Whenever I get around to winning the Powerball, this is the telephone that's going to be used in my main office, myself being the only person who couldn't use it, though. But it would look great, oozing class and distinction.
It has a 14' cord, too.
About an hour later, I got to the church, a massive structure out in the serene solitary beauty of the Sandhills, although a little bit too
nouveau, too trendy, too hip, too cool, for my own tastes. I always preferred brown brick ivy-covered churches of the medieval English design.
My neighbor was an usher, and I got there early, as some wedding guests do, so as to enjoy circa an hour of the musical arts before the service. I can't enjoy such musical arts, but I had another reason for getting there early.
My neighbor arched his eyebrows when he saw me carrying this telephone, but knowing me, he figured it was okay, and that one might even get a worthwhile show out of it. I was supposed to sit with his wife and three infants, but I said no; I wanted to sit at the far edge, near the front, alone.
We walked up to the front of the church, the cord ostentatiously dragging behind me on the floor. The pews are such that there is one 20' length on one side, then the aisle, and then two 20' lengths on the other side. Most people sit in either the first, or the middle, pews. I wanted to sit in a far-left pew, over by the confessionals, and up front enough where I would, uh, be noticeable by most of the audience.

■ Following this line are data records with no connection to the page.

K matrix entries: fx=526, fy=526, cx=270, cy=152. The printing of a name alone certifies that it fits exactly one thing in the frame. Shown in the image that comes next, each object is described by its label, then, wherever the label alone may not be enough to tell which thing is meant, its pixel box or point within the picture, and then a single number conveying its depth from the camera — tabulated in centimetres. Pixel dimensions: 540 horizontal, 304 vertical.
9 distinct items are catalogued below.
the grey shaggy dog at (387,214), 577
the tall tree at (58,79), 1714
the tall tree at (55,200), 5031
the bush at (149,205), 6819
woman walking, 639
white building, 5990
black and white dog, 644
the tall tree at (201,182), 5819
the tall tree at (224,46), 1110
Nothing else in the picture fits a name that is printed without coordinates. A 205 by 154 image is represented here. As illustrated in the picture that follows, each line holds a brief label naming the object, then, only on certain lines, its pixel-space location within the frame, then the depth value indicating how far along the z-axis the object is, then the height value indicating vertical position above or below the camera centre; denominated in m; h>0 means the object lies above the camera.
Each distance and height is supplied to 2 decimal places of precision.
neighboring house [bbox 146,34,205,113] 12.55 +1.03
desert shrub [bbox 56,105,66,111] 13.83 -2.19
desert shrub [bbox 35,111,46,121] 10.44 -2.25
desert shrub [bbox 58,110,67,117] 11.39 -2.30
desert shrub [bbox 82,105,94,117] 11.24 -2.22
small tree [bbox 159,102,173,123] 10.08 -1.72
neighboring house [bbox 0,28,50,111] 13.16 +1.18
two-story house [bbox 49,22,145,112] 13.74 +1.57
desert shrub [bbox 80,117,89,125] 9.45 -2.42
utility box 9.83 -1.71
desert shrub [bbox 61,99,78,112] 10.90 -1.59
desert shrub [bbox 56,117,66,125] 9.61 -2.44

When making my way from the aisle through the pews, walking over the kneelers, I made it a point to take it slow and easy, holding the telephone in mid-air about shoulder-level, the cord dragging behind me. I made it appear as if every few steps, the cord got snagged in something on the floor, after which I was compelled to stop and release it, telephone up in the air.
I wanted as many people as possible to see I too had a telephone; as I moved, once in a while I would "jiggle" the instrument, which caused it to ring, just in case no one saw it.

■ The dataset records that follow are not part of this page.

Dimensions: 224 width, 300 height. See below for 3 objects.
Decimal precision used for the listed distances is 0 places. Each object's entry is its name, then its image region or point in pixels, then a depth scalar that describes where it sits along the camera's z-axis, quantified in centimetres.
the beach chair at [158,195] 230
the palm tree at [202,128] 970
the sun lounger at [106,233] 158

I sprawled in the corner of the left-hand pew, facing the audience rather than the altar, as the musical concert played on. I was in my usual customary habitual casual, laid back, mellow posture, my left elbow dropping from the side of the end of the pew, my left knee propped up upon my right knee. And the telephone precariously sitting atop my left knee.
From the side, I watched the audience during the pre-nuptial concert; every time someone picked up his cellular telephone, I too picked up the headset to this one, as if it too had rung, with a message for me. If the person didn't see, I slightly jiggled my knee, so as to make my telephone "ring" too, after which the person saw.
After the audience got large enough, a pattern developed; I would spy something reaching for his cellular telephone, and so reach for mine. It wasn't even necessary for me to pick up the headset; just being seen reaching for it was enough to make the particular guest behave, and put his own telephone back down.
By the time the bride started marching down the aisle with her father towards the altar, things were well under control; the audience was paying attention to the wedding, not their "urgent" messages on their cellular telephones.
But I kept my guard up all during the service (I already knew what the bride and the groom looked like, so I could do this), watching the audience instead of the service. It happened only about three times during that hour that I spotted someone reaching for his telephone, at which I quickly and ostentatiously reached for the headset of my own telephone--but I never had to lift it off the hook, as the other person, seeing me, immediately behaved.
All I had to do was make a motion to reach for it.
It was a great wedding, not least because those at it minded their manners.